2021/09/27
今年の特定商取引法及び特定預託法の改正はかなり大規模なもので、消費者被害防止のための新ルールが導入されました。
金融商品取引業・適格機関投資家等特例業務には特定商取引法の適用はありません。
しかし、個人向け投資関連ビジネスのうち、売り切り投資ソフトウエア、分譲型太陽光パネル、社債及び合同会社社員権販売など、金融商品取引業に該当しない業態で業務を行っている事業者には特定商取引法の適用がありますので、特定商取引法の改正動向に注意を払う必要があります。
詳細は、政省令の発表を待つ必要がありますが、ひとまず関連事業者にとって、実務上重要な個所をピックアップします。
特定商取引法改正
特定商取引法の改正で注目されるのは、従来、書面で交付することが義務付けていた概要書面・契約書面に関して、消費者の同意がある場合には電磁的方法による交付が可能になった点です。
従来、非常に多くの事業者から、顧客との契約を電子化して、書面の交付をしないようにしたいとの相談を受けていましたが、訪問販売等の特定商取引法所定の販売形式の場合には、概要書面・契約書面の電子化は許されず、印刷した書面を交付する必要がありました。
消費者の承諾が要件ではありますが、今回の改正は顧客とのペーパーレスでの契約に道筋を開くものです。
あわせて、消費者側からのクーリングオフに関しても、電子メール等の電磁的方法で行うことが可能になりました。金融商品取引法に基づくクーリングオフも、令和3年金商法改正で、電磁的方法で行うことを可能とする制度改正がなされており、社会全体でのペーパーレス化に向け、各種制度の見直しが進んでいます。
悪質な定期購入対策やいわゆる送り付け商法対策についても、今回の法改正でルール化されましたが、こちらは投資関連事業者にはあまり関係しなそうな規定です。
特定預託法改正
投資的なスキームの関係では、特定預託法改正により、いわゆる預託商法が原則として禁止になったことが注目されます。いままでは、金や和牛などの特定の商品に限られていた規制対象も、今回の改正で全ての物品等を対象とするようになり、いわゆる組み合わせ取引に関しては、預託が伴う場合には、特定預託法違反を構成する可能性を検討する必要が生じました。
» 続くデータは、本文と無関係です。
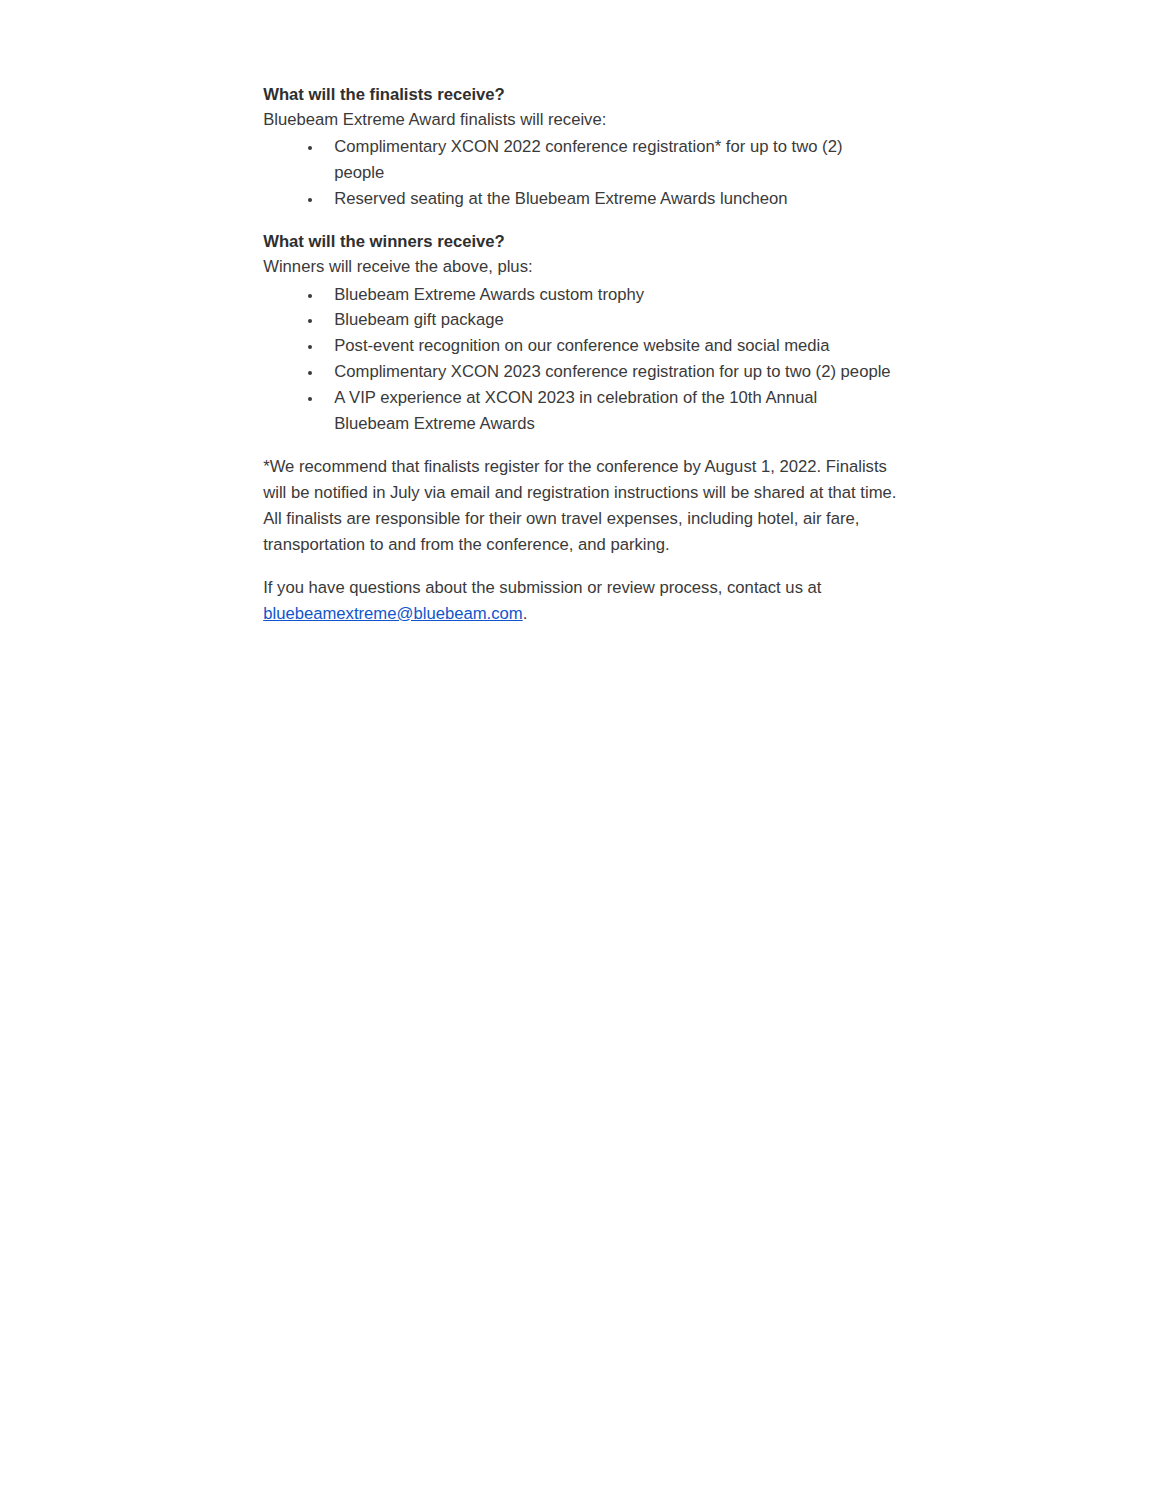What will the finalists receive?
Bluebeam Extreme Award finalists will receive:
Complimentary XCON 2022 conference registration* for up to two (2) people
Reserved seating at the Bluebeam Extreme Awards luncheon
What will the winners receive?
Winners will receive the above, plus:
Bluebeam Extreme Awards custom trophy
Bluebeam gift package
Post-event recognition on our conference website and social media
Complimentary XCON 2023 conference registration for up to two (2) people
A VIP experience at XCON 2023 in celebration of the 10th Annual Bluebeam Extreme Awards
*We recommend that finalists register for the conference by August 1, 2022. Finalists will be notified in July via email and registration instructions will be shared at that time. All finalists are responsible for their own travel expenses, including hotel, air fare, transportation to and from the conference, and parking.
If you have questions about the submission or review process, contact us at
bluebeamextreme@bluebeam.com.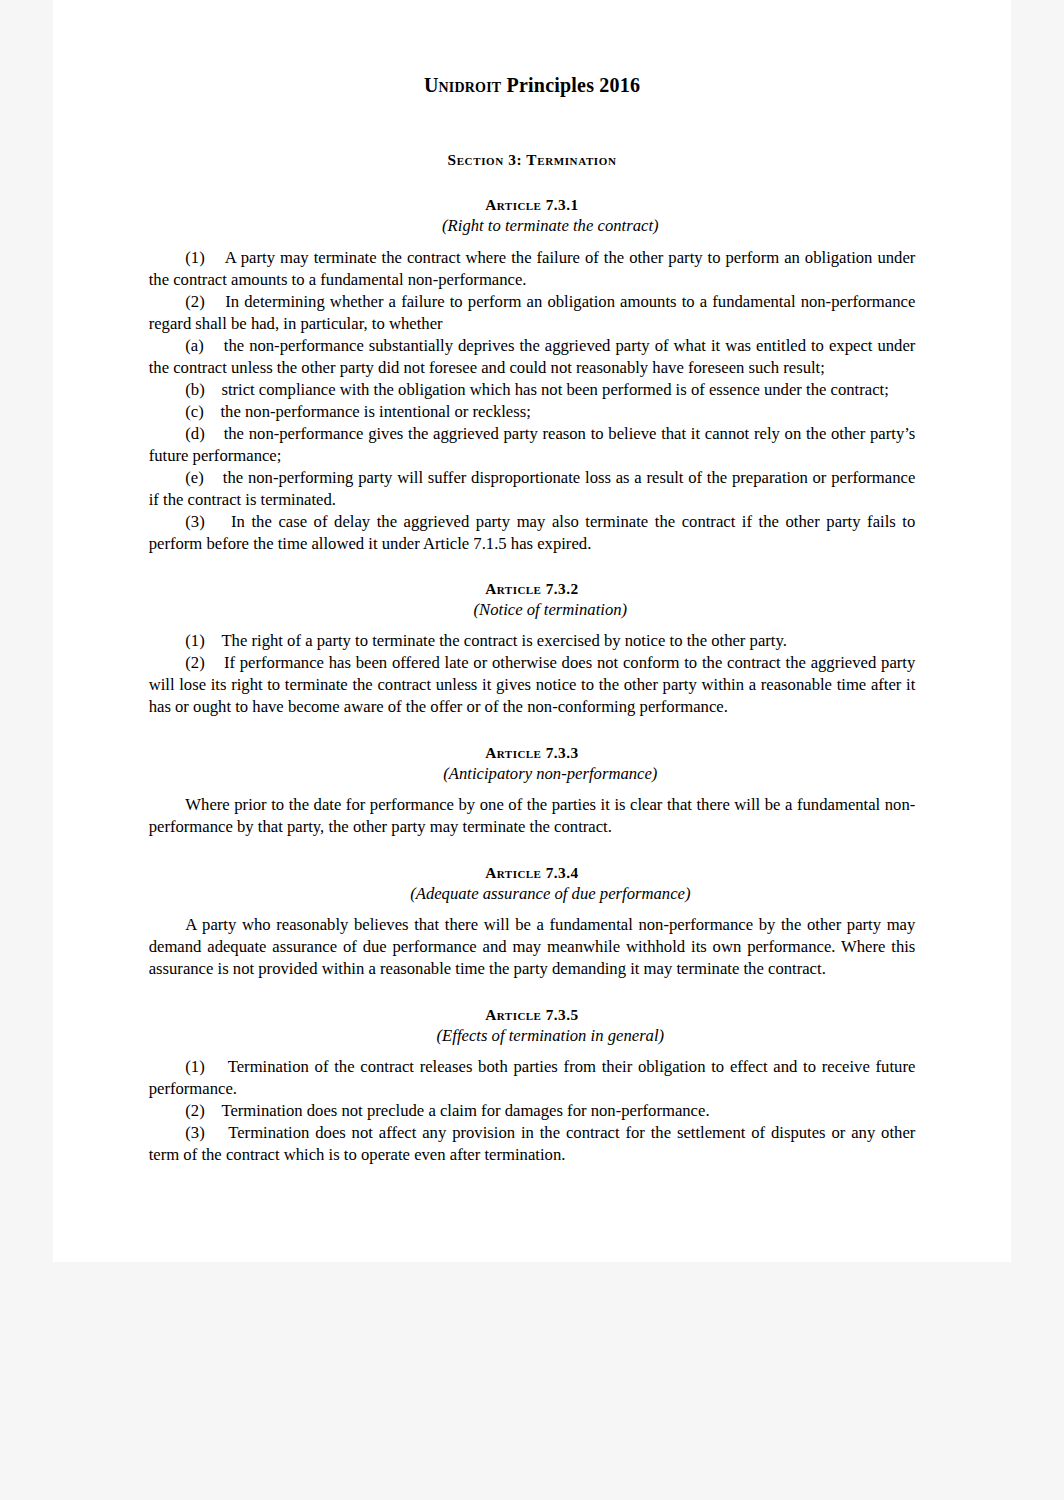Unidroit Principles 2016
Section 3: Termination
Article 7.3.1
(Right to terminate the contract)
(1) A party may terminate the contract where the failure of the other party to perform an obligation under the contract amounts to a fundamental non-performance.
(2) In determining whether a failure to perform an obligation amounts to a fundamental non-performance regard shall be had, in particular, to whether
(a) the non-performance substantially deprives the aggrieved party of what it was entitled to expect under the contract unless the other party did not foresee and could not reasonably have foreseen such result;
(b) strict compliance with the obligation which has not been performed is of essence under the contract;
(c) the non-performance is intentional or reckless;
(d) the non-performance gives the aggrieved party reason to believe that it cannot rely on the other party’s future performance;
(e) the non-performing party will suffer disproportionate loss as a result of the preparation or performance if the contract is terminated.
(3) In the case of delay the aggrieved party may also terminate the contract if the other party fails to perform before the time allowed it under Article 7.1.5 has expired.
Article 7.3.2
(Notice of termination)
(1) The right of a party to terminate the contract is exercised by notice to the other party.
(2) If performance has been offered late or otherwise does not conform to the contract the aggrieved party will lose its right to terminate the contract unless it gives notice to the other party within a reasonable time after it has or ought to have become aware of the offer or of the non-conforming performance.
Article 7.3.3
(Anticipatory non-performance)
Where prior to the date for performance by one of the parties it is clear that there will be a fundamental non-performance by that party, the other party may terminate the contract.
Article 7.3.4
(Adequate assurance of due performance)
A party who reasonably believes that there will be a fundamental non-performance by the other party may demand adequate assurance of due performance and may meanwhile withhold its own performance. Where this assurance is not provided within a reasonable time the party demanding it may terminate the contract.
Article 7.3.5
(Effects of termination in general)
(1) Termination of the contract releases both parties from their obligation to effect and to receive future performance.
(2) Termination does not preclude a claim for damages for non-performance.
(3) Termination does not affect any provision in the contract for the settlement of disputes or any other term of the contract which is to operate even after termination.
物販の形式に仮託した実質的利殖スキームや実質的集団投資スキームに関しては、改正法施行後は原則としてこれを行うことができなくなると見るべきだと思います。
図表出典:消費者庁資料
改正法の施行日
改正法は、一部の規定(※)を除き、公布の日から起算して1年を超えない範囲内において、政令で定める日から施行されます。
※:一部規定の施行時期について
【1】売買契約に基づかないで送付された商品に係る改正規定(特定商取引法第59条及び第59条の2)は、令和3年7月6日に施行されました。
【2】契約書面等の交付に代えて、購入者等の承諾を得て、当該書面に記載すべき事項を電磁的方法により提供することができるものとすることに係る改正規定(特定商取引法第4条第2項及び第3項等/預託法第3条第3項及び第4項)等は、公布の日から起算して2年を超えない範囲内において、政令で定める日から施行されます。